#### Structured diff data
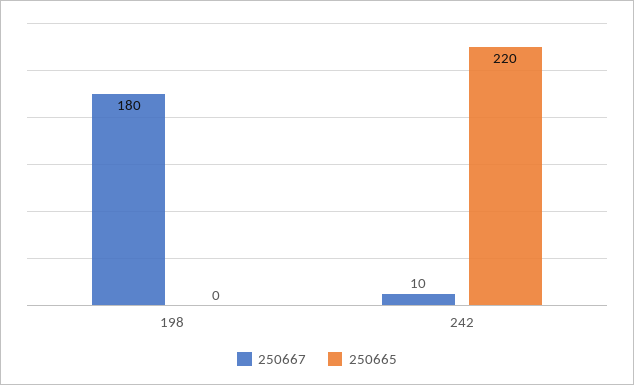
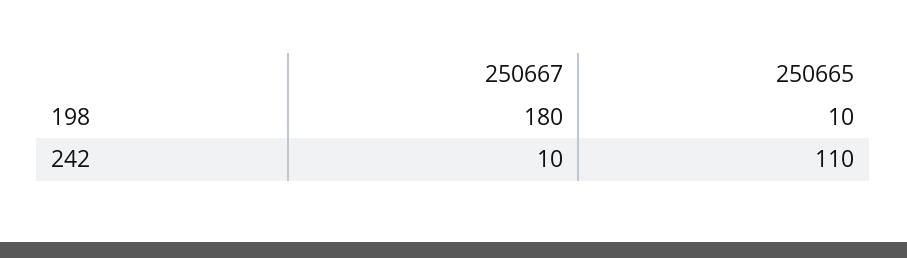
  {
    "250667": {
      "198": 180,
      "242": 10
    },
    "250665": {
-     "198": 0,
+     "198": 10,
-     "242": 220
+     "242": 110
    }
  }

#### Required action
Exactly as they appear above, write out all the entries, but not the images.

#### Expected answer
  {
    "250667": {
      "198": 180,
      "242": 10
    },
    "250665": {
-     "198": 0,
+     "198": 10,
-     "242": 220
+     "242": 110
    }
  }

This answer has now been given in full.